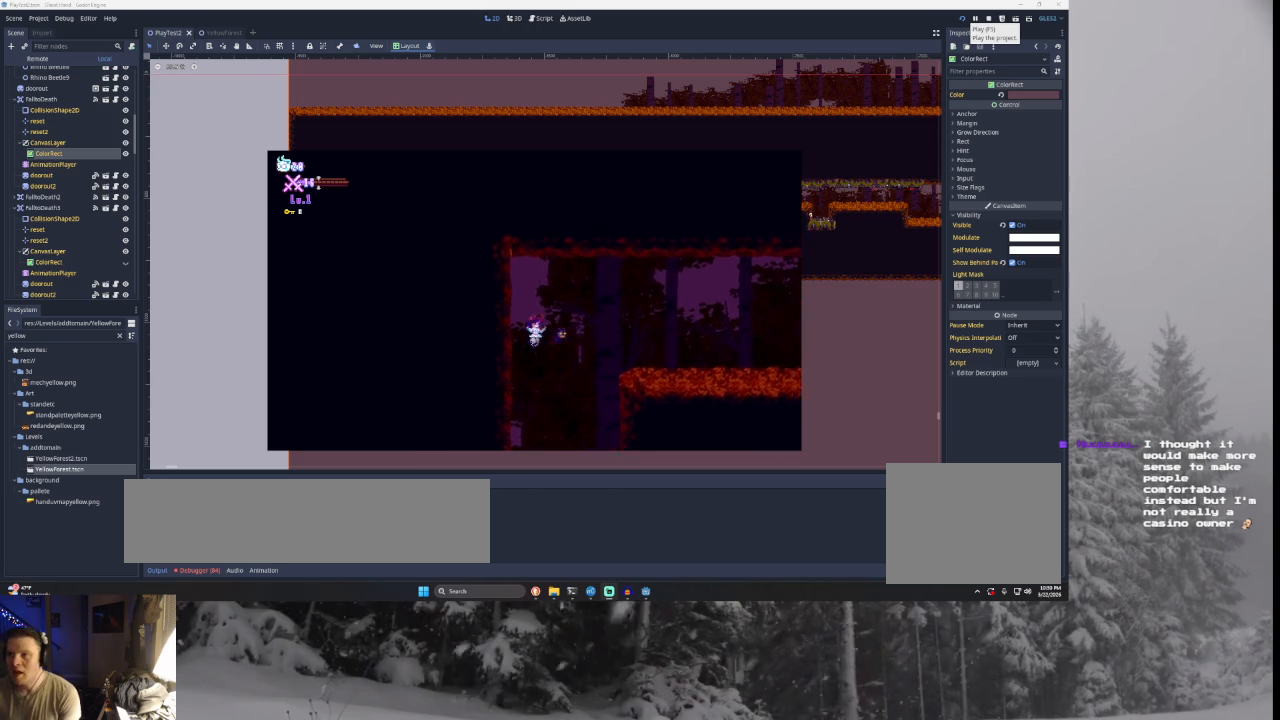
{"buttons": [], "left_stick": "right", "right_stick": "center", "events": [[100, "left_stick", "right"], [300, "TRIANGLE", "up"]]}
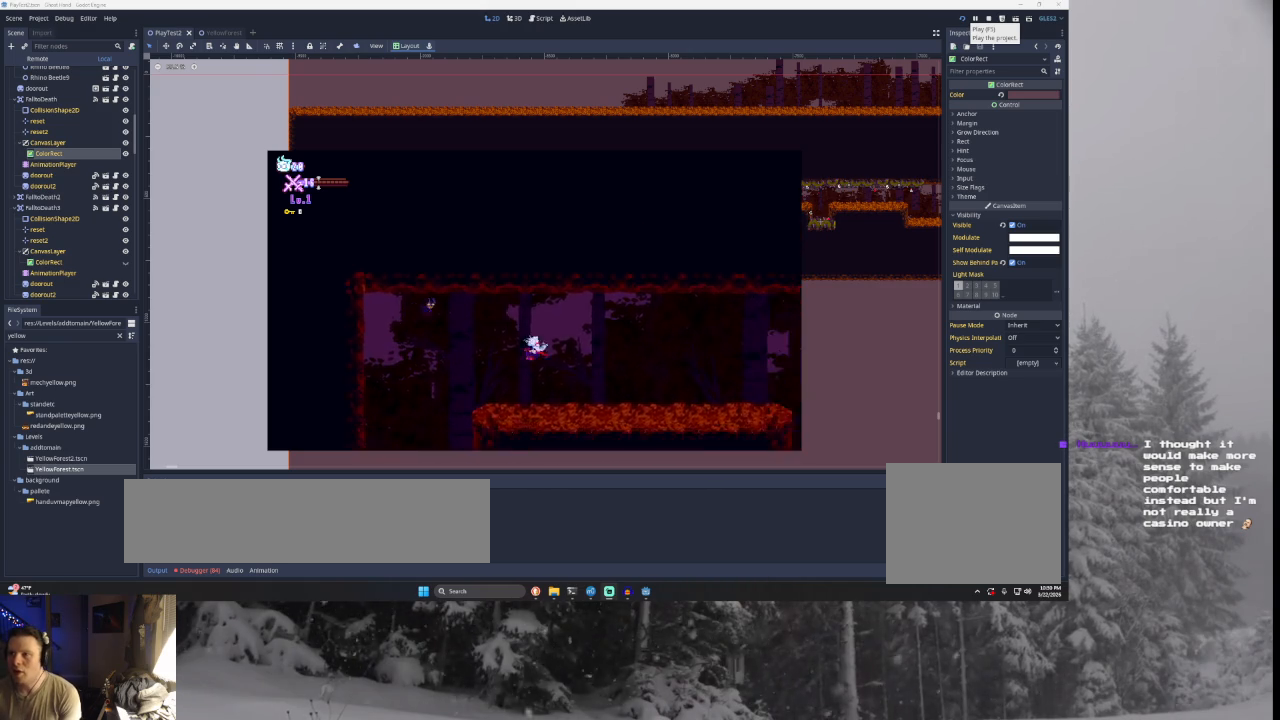
{"buttons": [], "left_stick": "right", "right_stick": "center", "events": []}
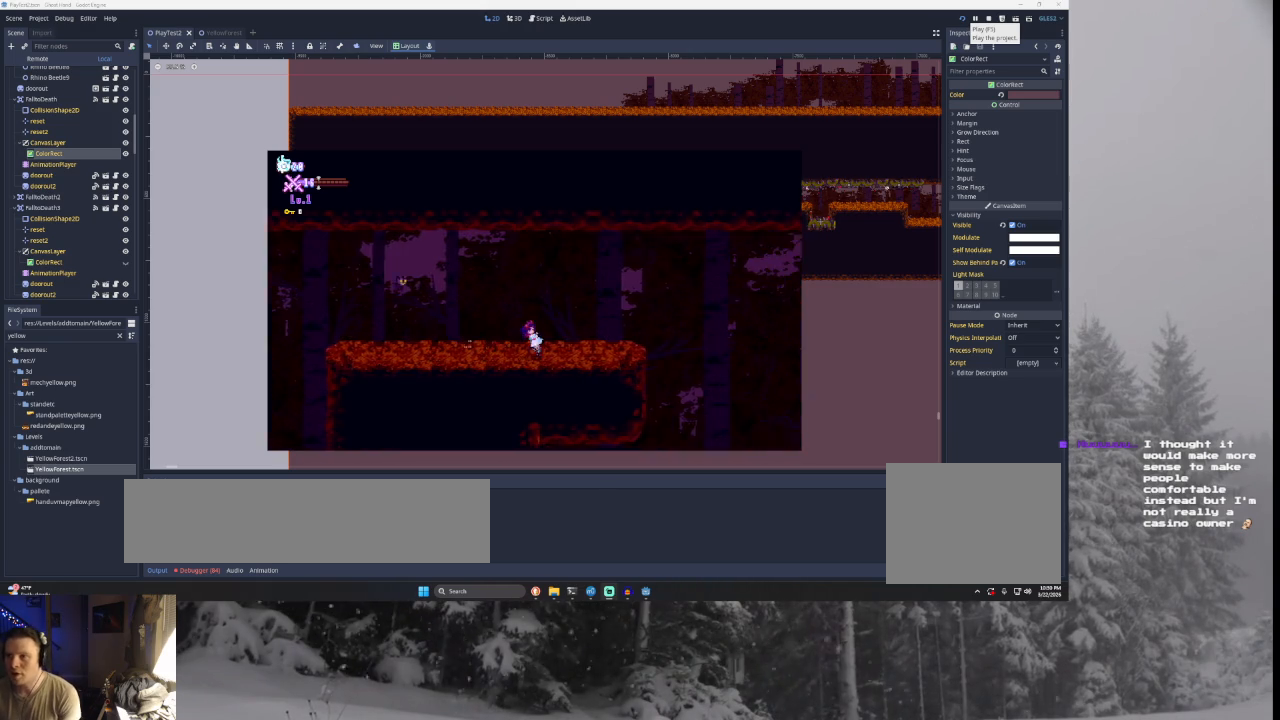
{"buttons": ["TRIANGLE"], "left_stick": "right", "right_stick": "center", "events": [[233, "TRIANGLE", "down"]]}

(Your instructions) Return all lines of the material above in which "TRIANGLE" occurs.

(Response below)
{"buttons": [], "left_stick": "right", "right_stick": "center", "events": [[100, "left_stick", "right"], [300, "TRIANGLE", "up"]]}
{"buttons": ["TRIANGLE"], "left_stick": "right", "right_stick": "center", "events": [[233, "TRIANGLE", "down"]]}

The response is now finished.